Currently I am using tomcat-users.xml and also enabled SSL for login on my local test computer. I can login and logout without problem using a form.
Is there a way to get the tomcat user name which I used to login and display it on the page (ex. something like "Welcome, user")? Also, how can I show a "Logout" link only when a user is logged in using this method?
In a week or two I hope to make a login system using a database instead of the tomcat-users.xml file.
Is there a way to get the tomcat user name which I used to login and display it on the page (ex. something like "Welcome, user")?

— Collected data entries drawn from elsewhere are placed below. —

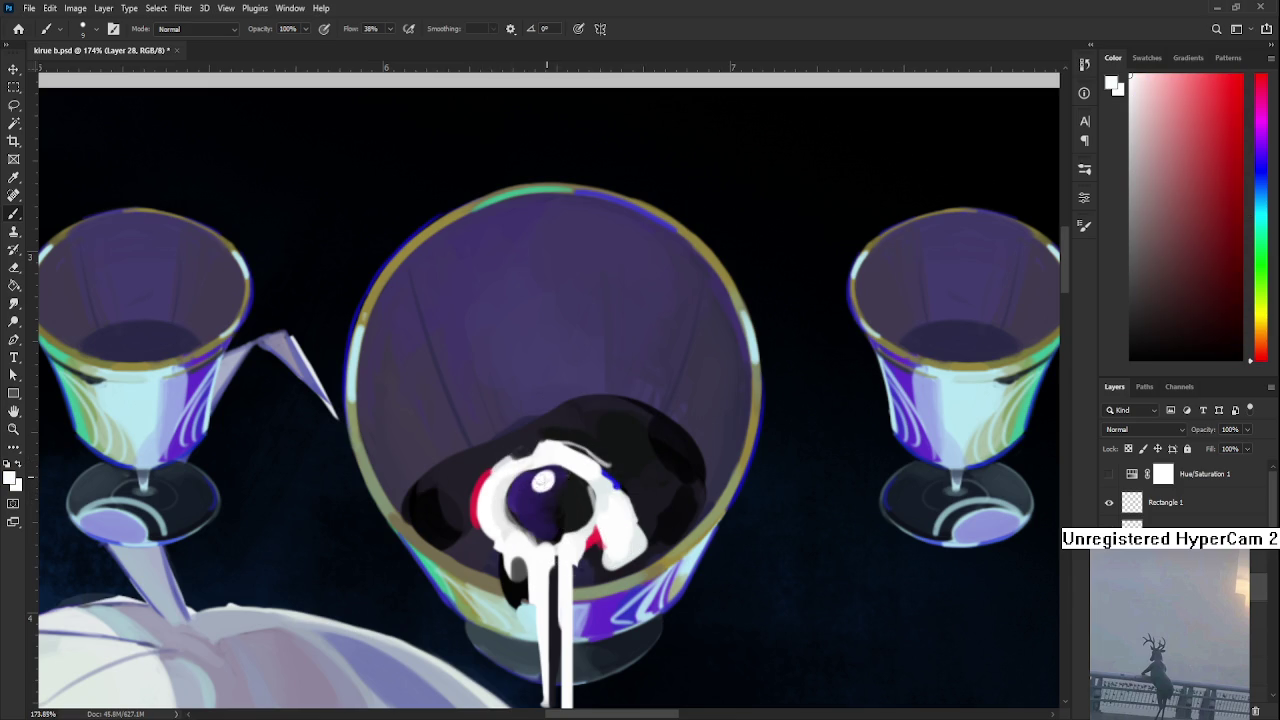
click(541, 480)
alt+click(549, 489)
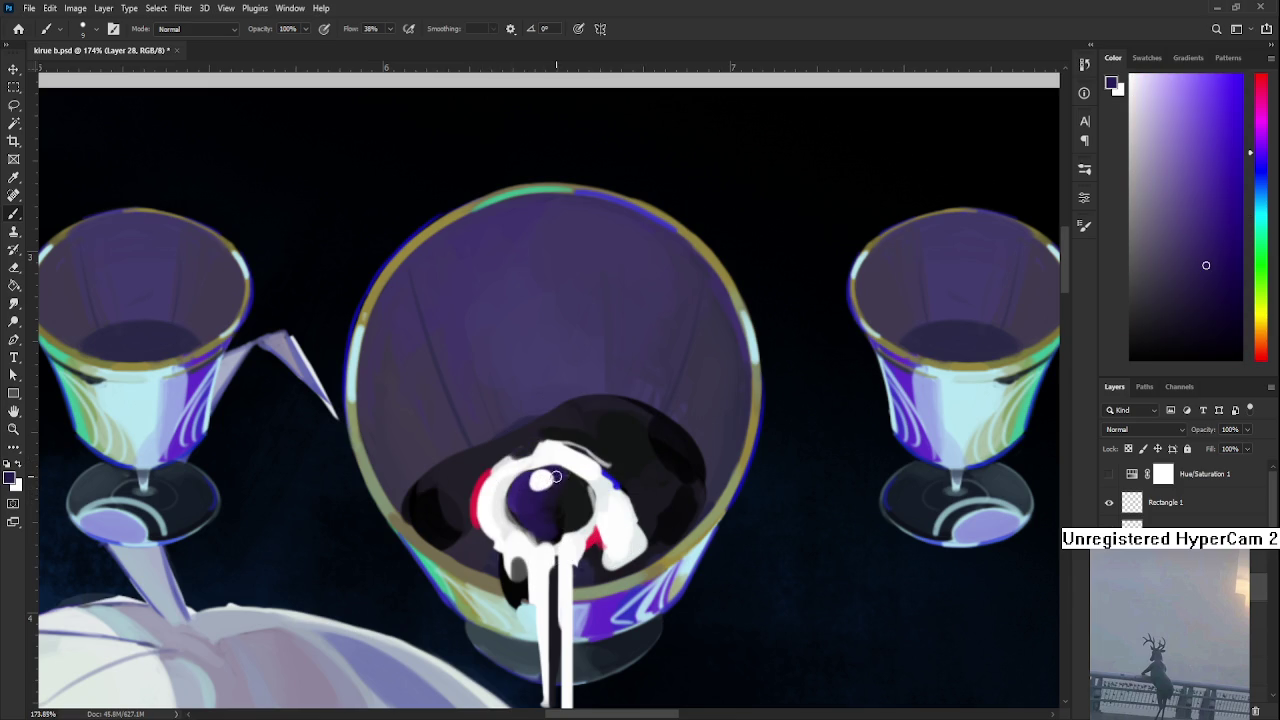
alt+click(668, 528)
mouse_move(487, 467)
mouse_down()
mouse_move(555, 425)
mouse_move(614, 432)
mouse_move(628, 459)
mouse_up()
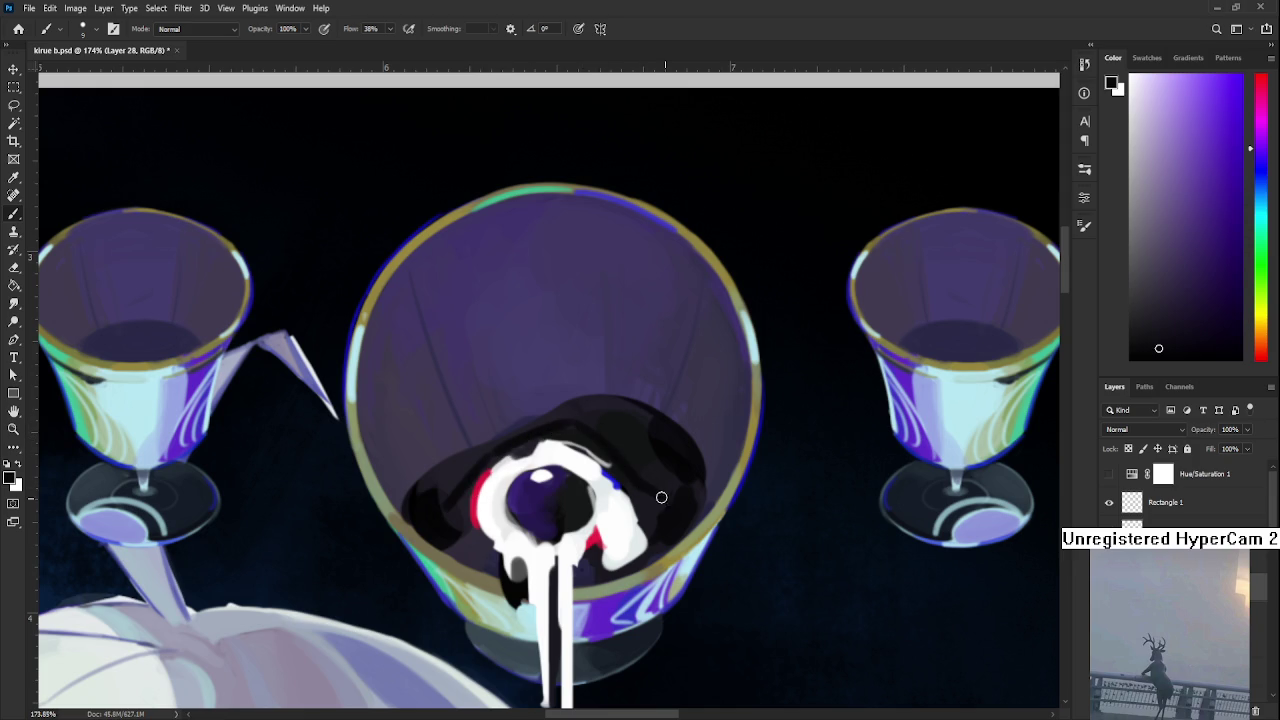
Repaint the small white highlight inside the purple pupil
drag(668, 489, 537, 479)
alt+click(557, 458)
drag(555, 491, 547, 505)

The HttpServletRequest.getRemoteUser method gives you that information.
Also, how can I show a "Logout" link only when a user is logged in using this method?
Once you have established that valid credentials have been passed (e.g., by checking that the above-mentioned method returns a valid user name), you can set a boolean request attribute, which the JSP page can check and act on accordingly.
What's being returned from the remote user method?
Just my opinion, but if you're going to be replacing the builtin login with your own database-driven system, I'd not waste too much more time on this. You could have your own system up and running in no time flat.
I'm talking about when you expect it to be empty...
Building your own is fairly simple. Store the username and password (as a one-way hash) in the DB. When the user logs in, hash the entered password and compare it to the stored value. If authentication succeeds, place information in the session stating so. This could be as simple as the user's name, or a more complicated structure with such information as the user's roles and allowed permissions within the application.
A servlet filter can be set up to check for this session "token". Should it not exist, a redirect to the login page prevents the access to the interior of the web app when not logged in.
A logout or session timeout removes the session token.